Celine Dion is on a roll with sold-out crowds at Caesars Palace and 1.3 million copies sold so far of Loved Me Back to Life
LAS VEGAS—If you think you know Celine Dion, then think again.
A recent exclusive interview with her turned out to be a revelation of her views on spirituality. For someone who grew up deep in the Roman Catholic enclave of Quebec, Dion’s credo is surprisingly different.
“It’s important for people to have something they can touch and believe in,” she says passionately. “I say that to believe in yourself is to believe in God. For me, God is life itself, the birds, the air, the sunrise and the sunset, the children. Yes, that is where I find God. Not in a church.”
Celine Dion had just finished another show to a sold-out crowd of 4,000 people in the Colosseum at Caesars Palace. It had seemed unusually electric, even for this always-on performer, and later backstage she admitted it had been.
“Sometimes there are special moments. This was one. You don’t know when they’re going to appear. I guess that’s what makes them special. Sometimes you just recreate the emotions. Sometimes you get caught by them. And some nights, like tonight, they possess you.”
Celine Dion is on a roll these days, with her latest Sony album, ,Loved Me Back to Life, having sold 1.3 million copies worldwide so far and her appearances at Caesars continuing to fill the house.
And so she’s added some unexpected pieces to her repertoire, including nakedly emotional renditions of songs like Janis Ian’s “At Seventeen” and Jacques Brel’s “Ne me quitte pas.”
“I never thought I was going to sing those songs in Vegas. Everyone told me not to do it. People are coming here to have a good time, to gamble, to eat at great restaurants, to go shopping, to hear me sing their favourite songs. ‘Oh good, she did “Titanic,” now goodnight.’ That’s why they come. Not to watch me tear my heart out and offer it to them.
“But I figured at this point in my life, in my career, do I have anything to lose? I truly believe I don’t. If it’s the end of this, then it’s the beginning of something else. As long as you believe there are other things, you never die.”
She smiles as she remembers her time in Las Vegas. “With the previous show, don’t get me wrong, I had a great time, I was supposed to be here two weeks, I was here five years.

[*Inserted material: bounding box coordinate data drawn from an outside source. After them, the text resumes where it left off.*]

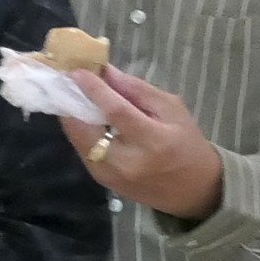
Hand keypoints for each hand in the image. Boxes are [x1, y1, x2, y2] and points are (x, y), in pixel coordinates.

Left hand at [54, 66, 224, 218]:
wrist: (193, 189)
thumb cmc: (187, 143)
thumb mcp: (172, 109)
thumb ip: (138, 90)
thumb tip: (107, 72)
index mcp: (152, 140)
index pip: (115, 111)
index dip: (93, 90)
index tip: (76, 71)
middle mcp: (127, 161)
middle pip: (86, 130)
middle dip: (72, 103)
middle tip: (66, 81)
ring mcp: (111, 175)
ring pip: (78, 142)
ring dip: (71, 118)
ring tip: (70, 95)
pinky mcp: (103, 182)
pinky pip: (83, 152)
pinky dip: (79, 133)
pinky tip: (80, 117)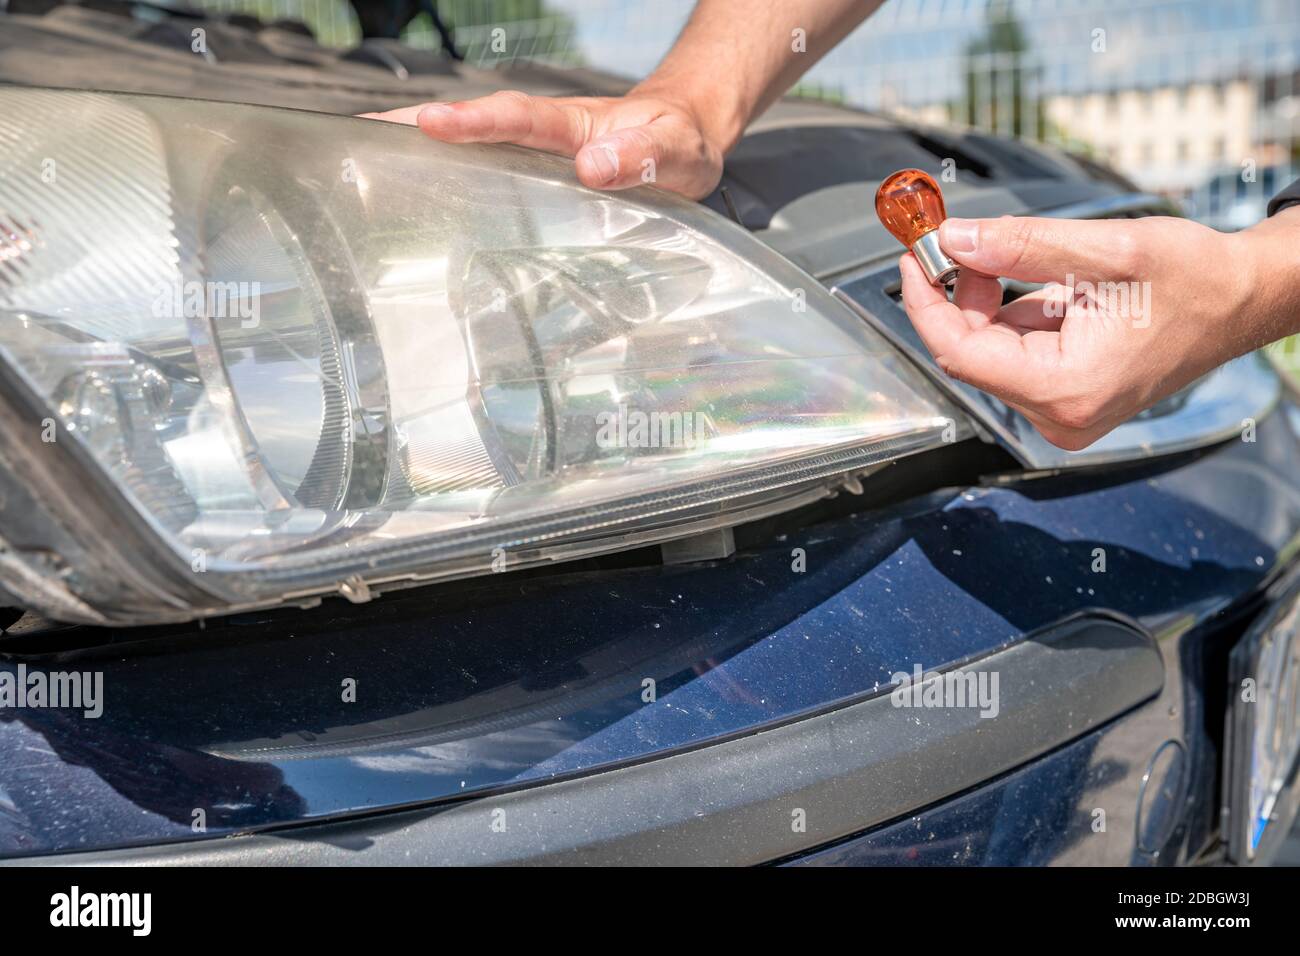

But it was a theatrical vision.
“For this show, I wanted to give myself an opportunity to sit down close, to sing to people, to talk to people, to share things, to touch people. . . . This is me, that is what I am all about. To sit close and open my heart. . . . I don’t want to offer the people who come hear me a bouquet where every song is a rose. I want to take them into a garden with many different flowers.”
Celine Dion dives deeply into the adolescent pain of Ian’s “At Seventeen,” singing the line about “ugly duckling girls like me” with great poignancy, made ever more potent by a video display of just how awkward she was at the beginning of her career.
But she believes the number is more than a personal confessional. “There is that hopeless moment with all teenagers, men and women, it’s part of growth. It’s an opportunity for growth.
“Things happen, they get in the way. Feelings of ugliness, of being unloved. But they should get in your way at a young age so you can outgrow them, so you can learn to get around them, to live your life, to find yourself. To find who you really are inside, even if sometimes, it breaks your heart.”
The last five years have been a whirlwind for Celine Dion. After closing her first Vegas show, she toured the world, nearly lost her voice, experienced some painful losses in trying to conceive another child and then joyously gave birth to twins.
“You got though so many things in life,” she sighs, recalling those experiences. “You lose people, you give birth to children, you see so many million things. You make choices. You learn to say no. You purify yourself, you look for spirituality, for emotional balance.
“I love the way our lives keep changing. There’s one great thing about knowledge in life, about experience, about maturity, about time, about getting older and that’s knowing what you stand for, what you believe in. It would be so very sad if we just grew older to die. There must be something good about this. There must be a good reason why we mature and we move on.”
Dion’s views seem so unfettered by dogma that it comes as a surprise when, at the end of one song during her act, she makes the sign of the cross. Does this mean she is still a devout Catholic?
“I was raised Catholic,” she says quickly and then comes a long pause. “Look, I don’t want to cause any trouble with any religions, but you have to understand that my mom is my hero and she had a tough time with the priests in the old days.
“Back then they were leading the villages, they were the chiefs. They would come knocking on everyone’s doors. ‘How many children? When is the next one?’ as if that was their right to know.
“My mother finally had 14 children. But after the eighth one, the priest kept knocking on the door and asking her when the next one was coming, because it had been two whole years!”
Dion smiles. “But on that particular day, she found strength and she told the priest, ‘I am going to have children when I decide to have children.’ The priest said, ‘Then I banish you from the house of God.’ She replied, ‘As far as I’m concerned, I’m the God in here with my children. This is the house that I believe in.’
“That is the way we were raised. That is the strength and belief we had. I didn’t have to go to church and get on my knees to find something to hold onto.”
The superstar diva known for her outsized moments onstage suddenly grows very quiet.
“If you can find energy in a rock that your children gave you, that can become the most precious thing in your life. I have boxes of dead leaves, branches, flowers that they brought to me. That’s my God. That’s my religion.
“If you don’t believe in something, then you’re a little bit dead.”
FIVE FAVE MUSICAL INFLUENCES
STEVIE WONDER
“I do a hologram duet with him in the show and every night I look forward to that moment. I’m sharing a stage with someone I respect so much.”
JACQUES BREL
“His music has so much feeling, so much pain that you can only begin to explore it.”
JANIS IAN
“When I sing it (‘At Seventeen’) now, I like to think I’m saying to people, ‘Look who you are and look where you are, you’ve outgrown those feelings about what you didn’t like about yourself.’”
NE-YO
“My son, René-Charles, introduced me to his music and it opened a whole new world to me.”
MICHAEL JACKSON
“I am so happy there is a Cirque show here in Vegas celebrating his life and art. He was the greatest.”